§ REQUIREMENT:
Below are the records. Retype exactly the lines between the lines holding "right ankle: (60, 166)" and "right ankle: (252, 393)", inclusive.

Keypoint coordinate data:
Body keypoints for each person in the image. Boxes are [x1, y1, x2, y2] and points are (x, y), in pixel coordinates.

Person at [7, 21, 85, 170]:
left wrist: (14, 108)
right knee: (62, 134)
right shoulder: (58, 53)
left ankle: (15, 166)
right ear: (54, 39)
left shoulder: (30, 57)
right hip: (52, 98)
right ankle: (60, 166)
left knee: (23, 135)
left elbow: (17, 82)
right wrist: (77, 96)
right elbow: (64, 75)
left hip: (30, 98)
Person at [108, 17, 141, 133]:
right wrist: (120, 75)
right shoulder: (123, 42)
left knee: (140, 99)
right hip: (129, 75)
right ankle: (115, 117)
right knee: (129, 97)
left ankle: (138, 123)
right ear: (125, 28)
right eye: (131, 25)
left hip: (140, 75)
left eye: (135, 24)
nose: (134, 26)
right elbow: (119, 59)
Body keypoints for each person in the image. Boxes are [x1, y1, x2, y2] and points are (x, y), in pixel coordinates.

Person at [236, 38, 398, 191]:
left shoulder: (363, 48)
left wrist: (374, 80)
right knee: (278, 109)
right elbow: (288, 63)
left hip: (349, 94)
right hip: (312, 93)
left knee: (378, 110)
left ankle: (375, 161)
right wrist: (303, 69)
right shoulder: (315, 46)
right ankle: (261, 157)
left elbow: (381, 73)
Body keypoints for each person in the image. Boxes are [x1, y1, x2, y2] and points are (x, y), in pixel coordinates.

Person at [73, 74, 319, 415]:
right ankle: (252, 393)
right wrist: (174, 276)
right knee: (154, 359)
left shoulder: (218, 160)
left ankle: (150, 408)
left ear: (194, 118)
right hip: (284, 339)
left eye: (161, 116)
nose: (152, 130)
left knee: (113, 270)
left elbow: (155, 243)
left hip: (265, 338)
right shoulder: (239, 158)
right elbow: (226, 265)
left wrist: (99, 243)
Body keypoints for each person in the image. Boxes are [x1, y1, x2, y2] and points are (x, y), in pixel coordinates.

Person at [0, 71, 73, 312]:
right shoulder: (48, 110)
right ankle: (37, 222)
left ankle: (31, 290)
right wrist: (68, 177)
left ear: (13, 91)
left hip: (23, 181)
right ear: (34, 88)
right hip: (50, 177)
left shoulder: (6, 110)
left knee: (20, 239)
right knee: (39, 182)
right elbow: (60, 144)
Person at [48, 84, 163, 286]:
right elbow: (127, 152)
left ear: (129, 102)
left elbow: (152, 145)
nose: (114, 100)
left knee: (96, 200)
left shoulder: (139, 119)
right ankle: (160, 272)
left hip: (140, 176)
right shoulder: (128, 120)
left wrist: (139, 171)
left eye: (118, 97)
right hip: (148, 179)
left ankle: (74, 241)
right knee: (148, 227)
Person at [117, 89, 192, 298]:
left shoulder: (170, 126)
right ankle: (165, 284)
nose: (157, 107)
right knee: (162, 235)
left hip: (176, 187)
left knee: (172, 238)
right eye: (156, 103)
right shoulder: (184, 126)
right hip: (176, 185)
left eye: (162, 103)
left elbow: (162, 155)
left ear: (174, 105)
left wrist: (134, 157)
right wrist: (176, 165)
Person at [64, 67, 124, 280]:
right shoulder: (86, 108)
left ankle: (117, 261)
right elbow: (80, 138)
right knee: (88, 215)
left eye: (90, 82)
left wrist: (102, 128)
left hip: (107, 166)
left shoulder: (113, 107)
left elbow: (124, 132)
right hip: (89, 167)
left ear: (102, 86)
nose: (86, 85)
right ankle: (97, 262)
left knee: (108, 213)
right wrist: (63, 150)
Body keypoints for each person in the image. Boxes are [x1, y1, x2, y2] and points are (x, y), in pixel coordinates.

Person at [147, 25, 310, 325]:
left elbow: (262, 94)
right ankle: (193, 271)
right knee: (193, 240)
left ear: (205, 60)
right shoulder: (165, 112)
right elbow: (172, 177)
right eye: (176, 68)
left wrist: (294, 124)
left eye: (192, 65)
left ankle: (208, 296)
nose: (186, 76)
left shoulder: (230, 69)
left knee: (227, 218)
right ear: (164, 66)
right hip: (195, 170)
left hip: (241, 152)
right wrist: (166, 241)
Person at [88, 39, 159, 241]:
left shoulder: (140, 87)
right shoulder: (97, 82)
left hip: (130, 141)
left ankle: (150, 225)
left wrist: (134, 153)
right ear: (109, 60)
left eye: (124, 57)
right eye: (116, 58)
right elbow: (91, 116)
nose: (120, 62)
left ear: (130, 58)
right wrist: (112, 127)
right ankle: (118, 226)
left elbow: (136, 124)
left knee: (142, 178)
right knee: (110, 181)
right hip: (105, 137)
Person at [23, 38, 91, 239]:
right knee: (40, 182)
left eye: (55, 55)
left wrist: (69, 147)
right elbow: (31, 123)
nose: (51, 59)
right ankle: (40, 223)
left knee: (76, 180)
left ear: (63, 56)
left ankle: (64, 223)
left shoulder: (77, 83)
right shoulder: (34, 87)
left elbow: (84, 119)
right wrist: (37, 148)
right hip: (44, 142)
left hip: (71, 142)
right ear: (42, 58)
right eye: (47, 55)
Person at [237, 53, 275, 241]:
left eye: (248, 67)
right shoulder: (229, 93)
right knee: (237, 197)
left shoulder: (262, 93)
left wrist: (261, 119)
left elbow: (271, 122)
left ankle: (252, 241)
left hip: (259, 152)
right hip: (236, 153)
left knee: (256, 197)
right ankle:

§ WRITTEN SOLUTION:
right ankle: (60, 166)
left knee: (23, 135)
left elbow: (17, 82)
right wrist: (77, 96)
right elbow: (64, 75)
left hip: (30, 98)
Person at [108, 17, 141, 133]:
right wrist: (120, 75)
right shoulder: (123, 42)
left knee: (140, 99)
right hip: (129, 75)
right ankle: (115, 117)
right knee: (129, 97)
left ankle: (138, 123)
right ear: (125, 28)
right eye: (131, 25)
left hip: (140, 75)
left eye: (135, 24)
nose: (134, 26)
right elbow: (119, 59)
Body keypoints for each person in the image. Boxes are [x1, y1, x2, y2] and points are (x, y), in pixel coordinates.

Person at [236, 38, 398, 191]:
left shoulder: (363, 48)
left wrist: (374, 80)
right knee: (278, 109)
right elbow: (288, 63)
left hip: (349, 94)
right hip: (312, 93)
left knee: (378, 110)
left ankle: (375, 161)
right wrist: (303, 69)
right shoulder: (315, 46)
right ankle: (261, 157)
left elbow: (381, 73)
Body keypoints for each person in the image. Boxes are [x1, y1, x2, y2] and points are (x, y), in pixel coordinates.

Person at [73, 74, 319, 415]:
right ankle: (252, 393)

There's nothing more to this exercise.